Among the records, find the lines that hold the string "students" and return them.

Saved entries:
*** Block opens ***

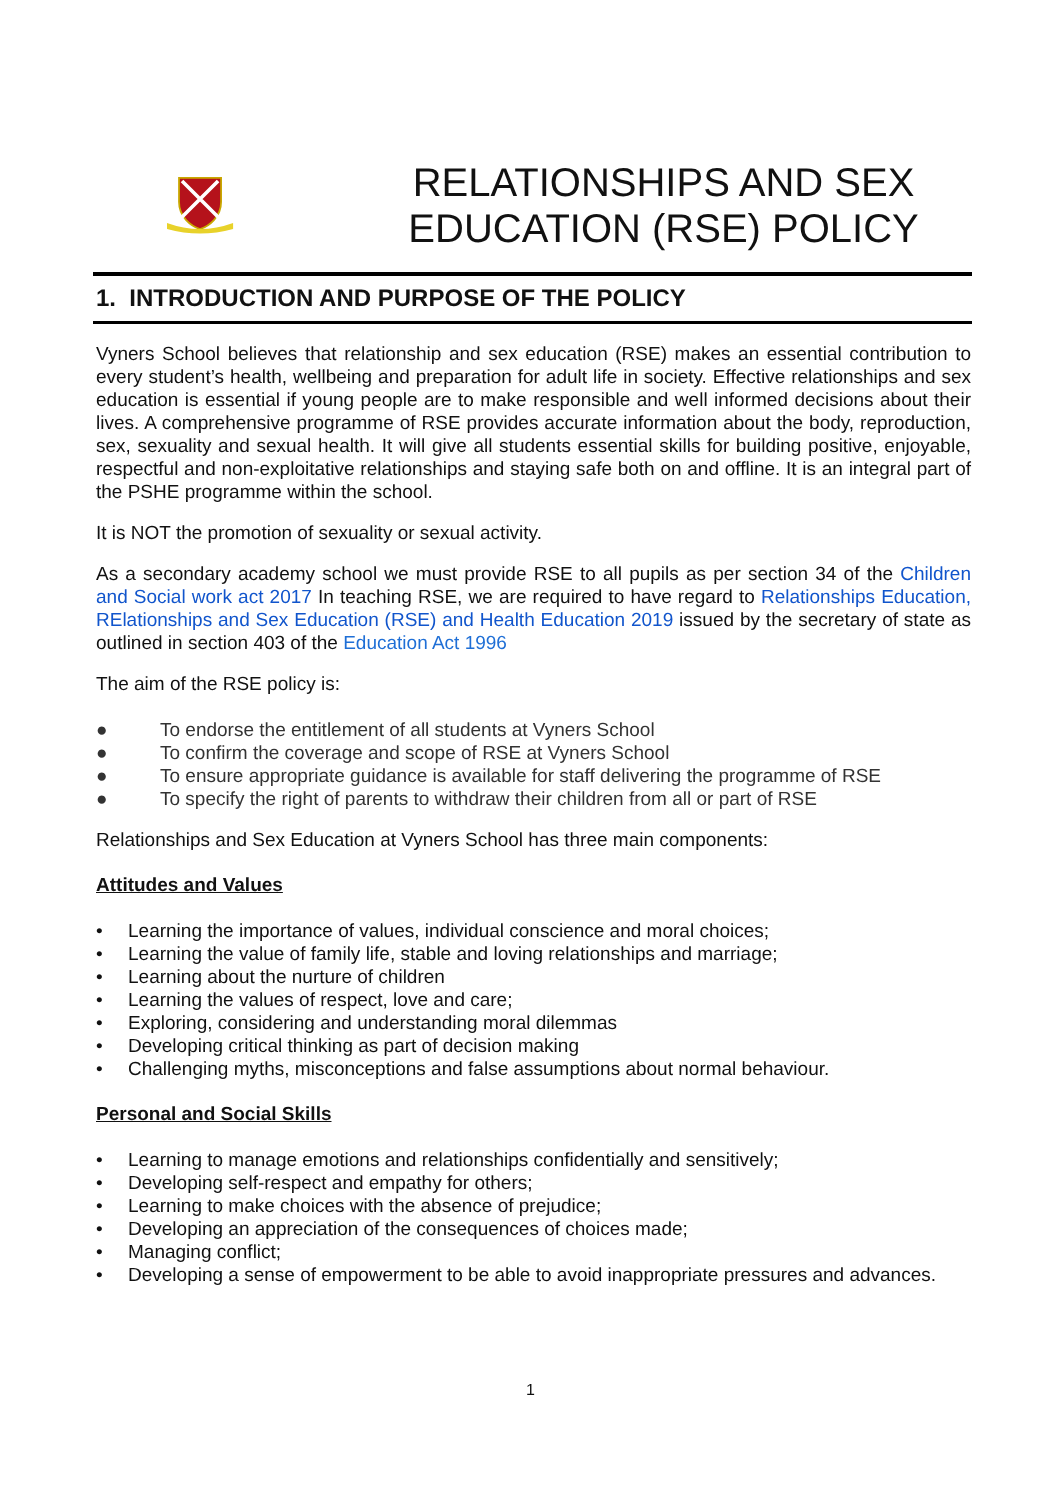RELATIONSHIPS AND SEX EDUCATION (RSE) POLICY
1. INTRODUCTION AND PURPOSE OF THE POLICY
Vyners School believes that relationship and sex education (RSE) makes an essential contribution to every student’s health, wellbeing and preparation for adult life in society. Effective relationships and sex education is essential if young people are to make responsible and well informed decisions about their lives. A comprehensive programme of RSE provides accurate information about the body, reproduction, sex, sexuality and sexual health. It will give all students essential skills for building positive, enjoyable, respectful and non-exploitative relationships and staying safe both on and offline. It is an integral part of the PSHE programme within the school.
It is NOT the promotion of sexuality or sexual activity.
As a secondary academy school we must provide RSE to all pupils as per section 34 of the Children and Social work act 2017 In teaching RSE, we are required to have regard to Relationships Education, RElationships and Sex Education (RSE) and Health Education 2019 issued by the secretary of state as outlined in section 403 of the Education Act 1996
The aim of the RSE policy is:
● To endorse the entitlement of all students at Vyners School
● To confirm the coverage and scope of RSE at Vyners School
● To ensure appropriate guidance is available for staff delivering the programme of RSE
● To specify the right of parents to withdraw their children from all or part of RSE
Relationships and Sex Education at Vyners School has three main components:
Attitudes and Values
• Learning the importance of values, individual conscience and moral choices;
• Learning the value of family life, stable and loving relationships and marriage;
• Learning about the nurture of children
• Learning the values of respect, love and care;
• Exploring, considering and understanding moral dilemmas
• Developing critical thinking as part of decision making
• Challenging myths, misconceptions and false assumptions about normal behaviour.
Personal and Social Skills
• Learning to manage emotions and relationships confidentially and sensitively;
• Developing self-respect and empathy for others;
• Learning to make choices with the absence of prejudice;
• Developing an appreciation of the consequences of choices made;
• Managing conflict;
• Developing a sense of empowerment to be able to avoid inappropriate pressures and advances.
1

*** Block closes ***

● WRITTEN RESPONSE
Vyners School believes that relationship and sex education (RSE) makes an essential contribution to every student’s health, wellbeing and preparation for adult life in society. Effective relationships and sex education is essential if young people are to make responsible and well informed decisions about their lives. A comprehensive programme of RSE provides accurate information about the body, reproduction, sex, sexuality and sexual health. It will give all students essential skills for building positive, enjoyable, respectful and non-exploitative relationships and staying safe both on and offline. It is an integral part of the PSHE programme within the school.
● To endorse the entitlement of all students at Vyners School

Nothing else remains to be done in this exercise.